• [Page text]:
Start of Block
A review by nbynw
C by Tom McCarthy

5.0

In my pursuit to read all the Man Booker nominated books by October 12,I spent little time researching each book's plot. I understood this book to be a post-modern book about cocaine, but thankfully it's not. Not really.

Serge is the protagonist and this book is him as interpreted through the cryptic communications of his life. Be it phonetic sounds, Morris code, ancient hieroglyphs, or bodily functions we learn who Serge is and how he views his circumstances. We see him through many stages of his cognitive development, we see him thinking and interpreting as a child, a man, and yes, as a cocaine addict.

The historical setting of the early 1900s provides a small narrative track for his exploration of these everyday messages and developments. The settings: childhood, WWI, seances, or even dreams play against the context: deaf/drug addicted mother & a semi incestuous relationship, war observation & reconnaissance from the cockpit of a fighter plane, desire to talk with the dead, and drug filled dreams. Yet we only understand these circumstances as Serge experiences them & decodes their meaning or faces the consequences.
End of Block
• [What you will do]:
1 - Answer from the review of C:
(a) What rating does the review give?
(b) Who is the protagonist of the book?
(c) In what historical period is the book set?
2 - Translate this sentence from the review of C into Spanish: "The historical setting of the early 1900s provides a small narrative track for his exploration of these everyday messages and developments."
3 - Reproduce the stretch of the review of C from "The historical setting" through "faces the consequences.".
Rely solely on the review text above.

• [Data records]:
Start of Block
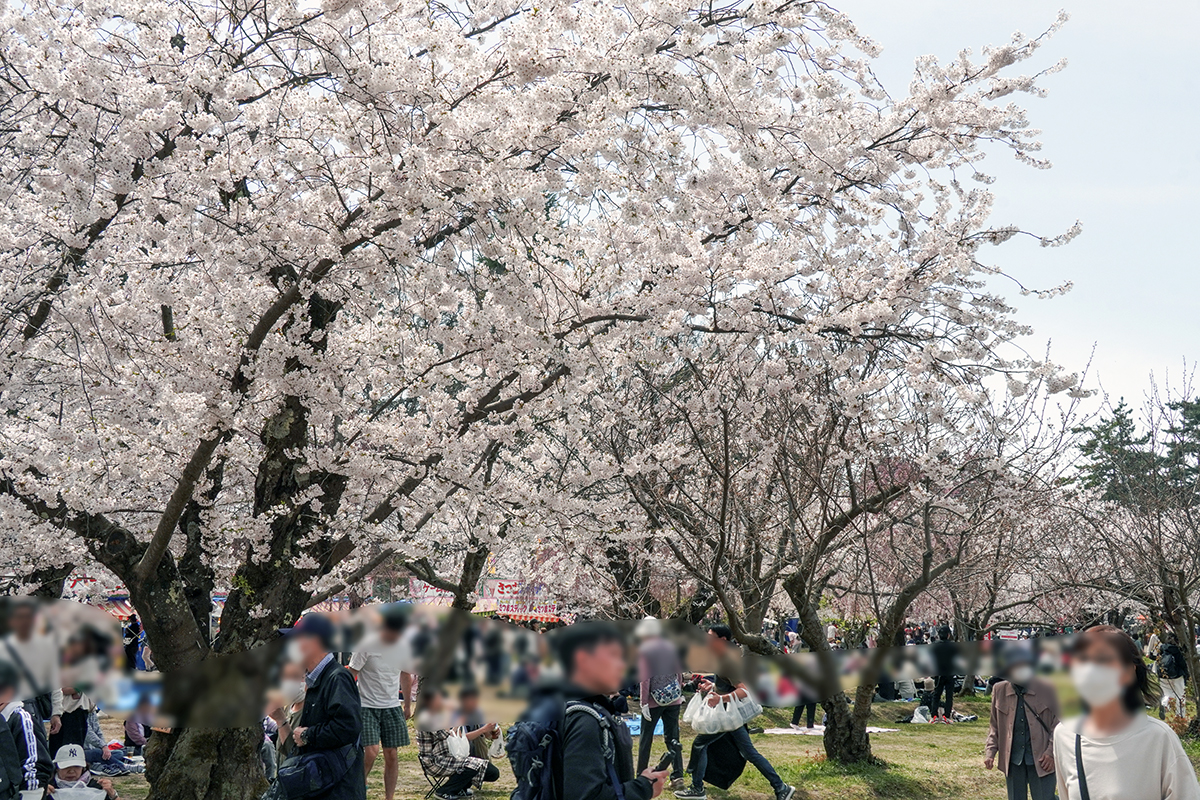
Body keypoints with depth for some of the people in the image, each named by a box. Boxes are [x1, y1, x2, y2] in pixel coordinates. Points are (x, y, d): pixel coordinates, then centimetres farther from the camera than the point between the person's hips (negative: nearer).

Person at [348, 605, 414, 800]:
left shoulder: (405, 646, 1)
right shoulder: (367, 644, -14)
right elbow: (351, 675, -8)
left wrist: (408, 705, 20)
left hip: (392, 707, 4)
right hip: (367, 706, -4)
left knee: (391, 754, 4)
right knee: (371, 751, -16)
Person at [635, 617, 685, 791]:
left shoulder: (644, 649, -9)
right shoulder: (671, 647, 6)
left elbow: (644, 678, -14)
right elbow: (679, 673, 10)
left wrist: (644, 703, -12)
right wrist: (679, 693, 19)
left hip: (654, 700, -4)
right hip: (673, 699, 4)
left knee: (646, 738, 9)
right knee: (672, 738, 7)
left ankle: (641, 775, 15)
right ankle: (677, 776, 0)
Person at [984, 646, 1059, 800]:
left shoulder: (1047, 690, -7)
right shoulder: (999, 690, 0)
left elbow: (1058, 722, 0)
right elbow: (994, 725, 10)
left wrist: (1051, 752, -8)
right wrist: (990, 751, 0)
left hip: (1040, 760, -3)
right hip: (1012, 759, 3)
End of Block
• [List of answers]:
1 -
(a) 5.0
(b) Serge
(c) The early 1900s

2 - El contexto histórico de principios del siglo XX proporciona un pequeño hilo narrativo para su exploración de estos mensajes y acontecimientos cotidianos.

3 -
The historical setting of the early 1900s provides a small narrative track for his exploration of these everyday messages and developments. The settings: childhood, WWI, seances, or even dreams play against the context: deaf/drug addicted mother & a semi incestuous relationship, war observation & reconnaissance from the cockpit of a fighter plane, desire to talk with the dead, and drug filled dreams. Yet we only understand these circumstances as Serge experiences them & decodes their meaning or faces the consequences.